Yes, I agree with that part of it. Although I wouldn't call them a structure, just a path. But if you look at those paths, over time, they do appear to create what one might call a structure. However, there is nothing that resembles a particle. I also wouldn't say that a particle is a wave. It is a particle that expresses a wave. I wouldn't call my legs a wave but they are capable of expressing one. A fine point, maybe, but I feel it is important to be clear.

I do slightly disagree with Miles' analysis of the +/- spin directions and how they work but not by much. I have found that you only need to look at the top 3 spin levels (the axial spin, if you allow it, plays no part) and you get different spin paths depending on whether the X spin and the Z spin are the same sign (or spin direction) or not. The Y level doesn't even really come into it other than causing mirroring of the path. You can set all of this up in SpinSim and see the differences. I believe I have posted images here before but I couldn't find them when I looked yesterday. They must be in some thread that got off topic a bit.

What is a particle? In the truest sense I would say there is only 1 particle and that is the BPhoton. However, to remain somewhat consistent with the mainstream mangling of that term, I use particle to describe what the BPhoton and its spins create. That allows us to call photons, electrons, protons, neutrons, etc, a particle. Completely wrong, but what can you do about it?

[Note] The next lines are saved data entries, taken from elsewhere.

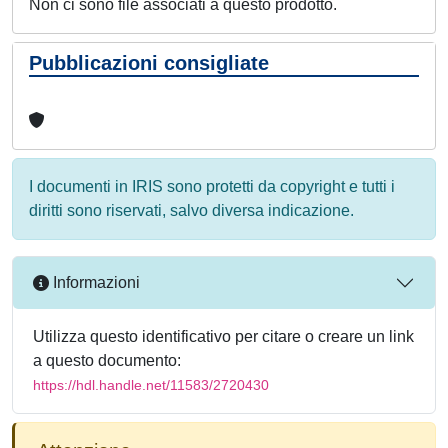
Non ci sono file associati a questo prodotto.
Pubblicazioni consigliate
I documenti in IRIS sono protetti da copyright e tutti i
diritti sono riservati, salvo diversa indicazione.
Informazioni
Utilizza questo identificativo per citare o creare un link
a questo documento:
https://hdl.handle.net/11583/2720430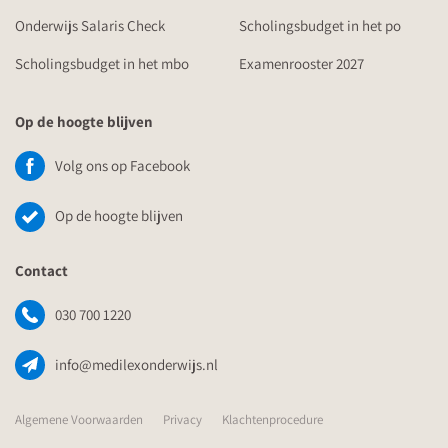
Onderwijs Salaris Check
Scholingsbudget in het po
Scholingsbudget in het mbo
Examenrooster 2027
Op de hoogte blijven
Volg ons op Facebook
Op de hoogte blijven
Contact
030 700 1220
info@medilexonderwijs.nl
Algemene Voorwaarden
Privacy
Klachtenprocedure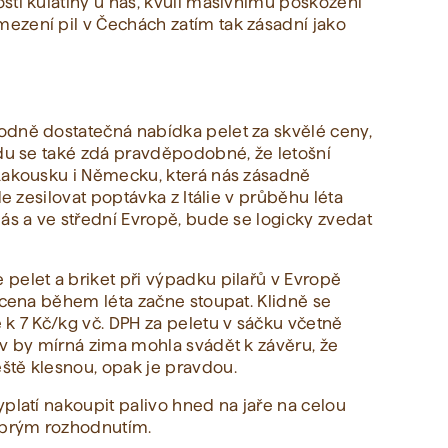
sti kulatiny u nás, kvůli masivnímu poškození
ezení pil v Čechách zatím tak zásadní jako
odně dostatečná nabídka pelet za skvělé ceny,
edu se také zdá pravděpodobné, že letošní
 Rakousku i Německu, která nás zásadně
de zesilovat poptávka z Itálie v průběhu léta
ás a ve střední Evropě, bude se logicky zvedat
pelet a briket při výpadku pilařů v Evropě
 cena během léta začne stoupat. Klidně se
 k 7 Kč/kg vč. DPH za peletu v sáčku včetně
iv by mírná zima mohla svádět k závěru, že
ště klesnou, opak je pravdou.
platí nakoupit palivo hned na jaře na celou
dobrým rozhodnutím.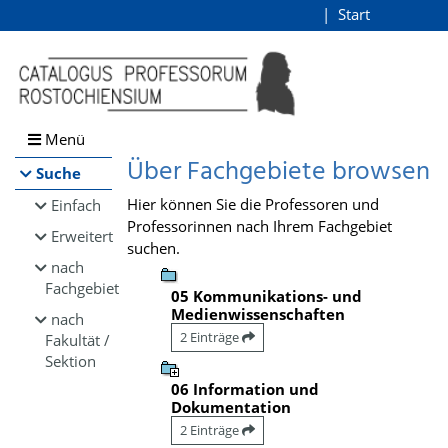
Browsen
Start
Login
direkt zum Inhalt
Menü
Über Fachgebiete browsen
Suche
Hier können Sie die Professoren und
Einfach
Professorinnen nach Ihrem Fachgebiet
Erweitert
suchen.
nach
Fachgebiet
05 Kommunikations- und
Medienwissenschaften
nach
2 Einträge
Fakultät /
Sektion
06 Information und
Dokumentation
2 Einträge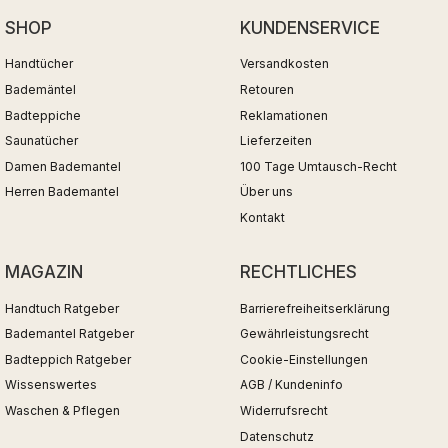
SHOP
KUNDENSERVICE
Handtücher
Versandkosten
Bademäntel
Retouren
Badteppiche
Reklamationen
Saunatücher
Lieferzeiten
Damen Bademantel
100 Tage Umtausch-Recht
Herren Bademantel
Über uns
Kontakt
MAGAZIN
RECHTLICHES
Handtuch Ratgeber
Barrierefreiheitserklärung
Bademantel Ratgeber
Gewährleistungsrecht
Badteppich Ratgeber
Cookie-Einstellungen
Wissenswertes
AGB / Kundeninfo
Waschen & Pflegen
Widerrufsrecht
Datenschutz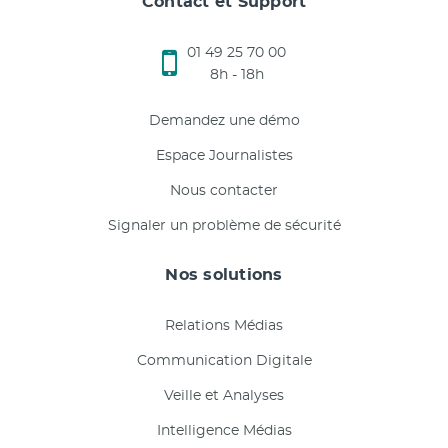
Contact et Support
01 49 25 70 00
8h - 18h
Demandez une démo
Espace Journalistes
Nous contacter
Signaler un problème de sécurité
Nos solutions
Relations Médias
Communication Digitale
Veille et Analyses
Intelligence Médias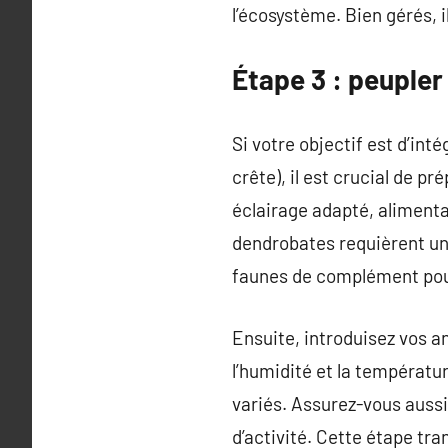
l’écosystème. Bien gérés, 
Étape 3 : peuple
Si votre objectif est d’in
crête), il est crucial de p
éclairage adapté, alimenta
dendrobates requièrent un 
faunes de complément pour
Ensuite, introduisez vos 
l’humidité et la températur
variés. Assurez-vous aussi
d’activité. Cette étape tr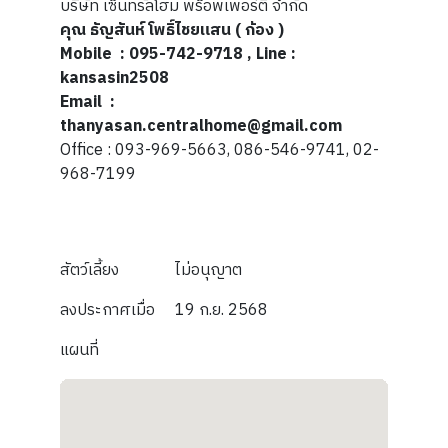
บริษัท เซ็นทรัลโฮม พร็อพเพอร์ตี้ จำกัด
คุณ ธัญสันห์ โพธิ์ไชยแสน ( ก้อง )
Mobile : 095-742-9718 , Line :
kansasin2508
Email :
thanyasan.centralhome@gmail.com
Office : 093-969-5663, 086-546-9741, 02-
968-7199
สัตว์เลี้ยง
ไม่อนุญาต
ลงประกาศเมื่อ
19 ก.ย. 2568
แผนที่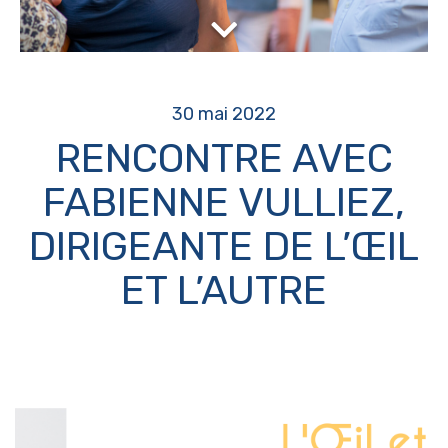
30 mai 2022
RENCONTRE AVEC
FABIENNE VULLIEZ,
DIRIGEANTE DE L’ŒIL
ET L’AUTRE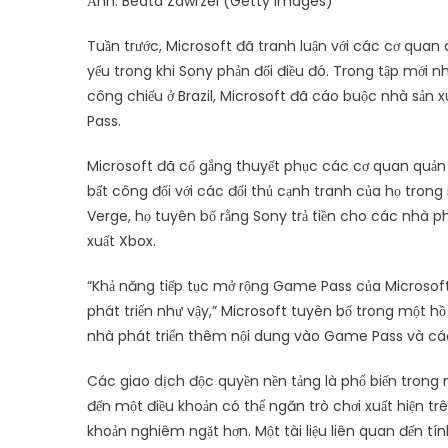
Ảnh: Beata Zawrzel (Getty Images)
Tuần trước, Microsoft đã tranh luận với các cơ quan qu
yếu trong khi Sony phản đối điều đó. Trong tập mới nh
công chiếu ở Brazil, Microsoft đã cáo buộc nhà sản
Pass.
Microsoft đã cố gắng thuyết phục các cơ quan quản lý 
bất công đối với các đối thủ cạnh tranh của họ tron
Verge, họ tuyên bố rằng Sony trả tiền cho các nhà ph
xuất Xbox.
“Khả năng tiếp tục mở rộng Game Pass của Microsof
phát triển như vậy,” Microsoft tuyên bố trong một hồ
nhà phát triển thêm nội dung vào Game Pass và các
Các giao dịch độc quyền nền tảng là phổ biến trong 
đến một điều khoản có thể ngăn trò chơi xuất hiện t
khoản nghiêm ngặt hơn. Một tài liệu liên quan đến tí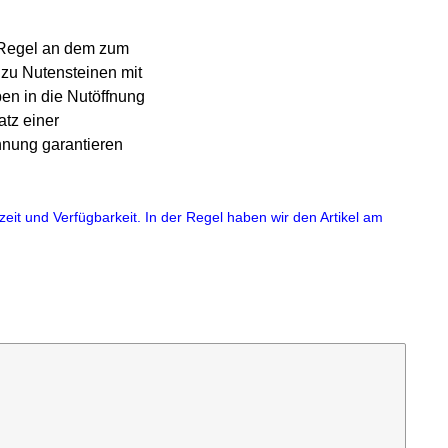
r Regel an dem zum
 zu Nutensteinen mit
en in die Nutöffnung
tz einer
hnung garantieren
eit und Verfügbarkeit. In der Regel haben wir den Artikel am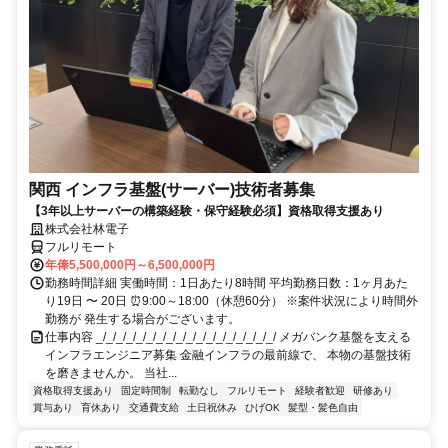
関西 インフラ基盤(サーバー)技術者募集
【3年以上サーバーの構築経験・保守経験必須】資格取得支援あり
株式会社林電子
フルリモート
年俸5,500,000円～6,500,000円
勤務時間詳細 実働時間：1日あたり8時間 平均勤務日数：1ヶ月あた
り19日 〜 20日 ⏰9:00～18:00（休憩60分） ※案件状況により時間外
勤務が 発生する場合がございます。
仕事内容 _/_/_/_/_/_/_/_/_/_/_/_/_/_/_/_/_/_/ メガバンク基盤を支える
インフラエンジニア募集 金融インフラの最前線で、 本物の基盤技術
を磨きませんか。 当社...
資格取得支援あり
固定時間制
転勤なし
フルリモート
経験者歓迎
研修あり
賞与あり
育休あり
交通費支給
土日祝休み
ひげOK
髪型・髪色自由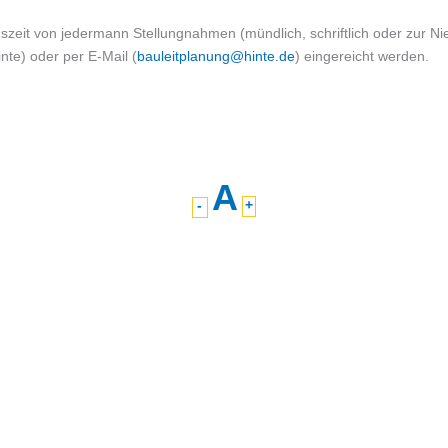
szeit von jedermann Stellungnahmen (mündlich, schriftlich oder zur 
te) oder per E-Mail (
bauleitplanung@hinte.de
) eingereicht werden.
A
-
+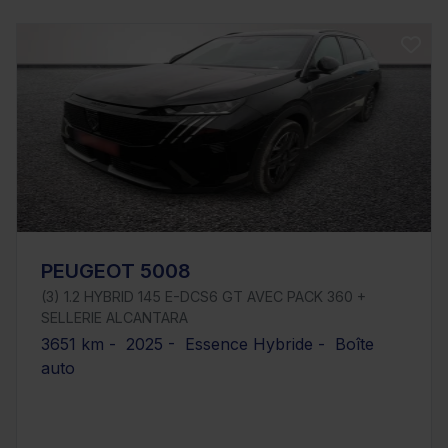
PEUGEOT 5008
(3) 1.2 HYBRID 145 E-DCS6 GT AVEC PACK 360 +
SELLERIE ALCANTARA
3651 km - 2025 - Essence Hybride - Boîte
auto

So, yes, I agree that the A, X, Y and Z spins are the path that the BPhoton takes to create a particle. It isn't really a volume, but it encloses a volume or it happens in a volume. I'm getting pedantic again, bare with me. If you freeze time, then there is no volume. You are left with a single BPhoton. It is only over time that the path creates a volume within itself so the volume is kind of conceptual, rather than physical. It is also completely possible for other particles to move through that volume without colliding with the BPhoton so it is not a boundary either. Or you might call it the boundary of the BPhotons motion but not a solid structure. Yet it acts like a boundary, at times. It is the only place that a collision with the particle can take place so it will certainly appear as one.

Ciaolo has made comments here that I agree with and some that I don't but I am happy to see where you guys can take them. Even things I disagree with can lead me to new thoughts and ways to see all of this stuff. I might even see that I was wrong and change my view. I made that post above because I thought the discussion was heading down a bad path and I might be able to throw in some math to show it and what-do-you-know, it might have just shown me a thing or two.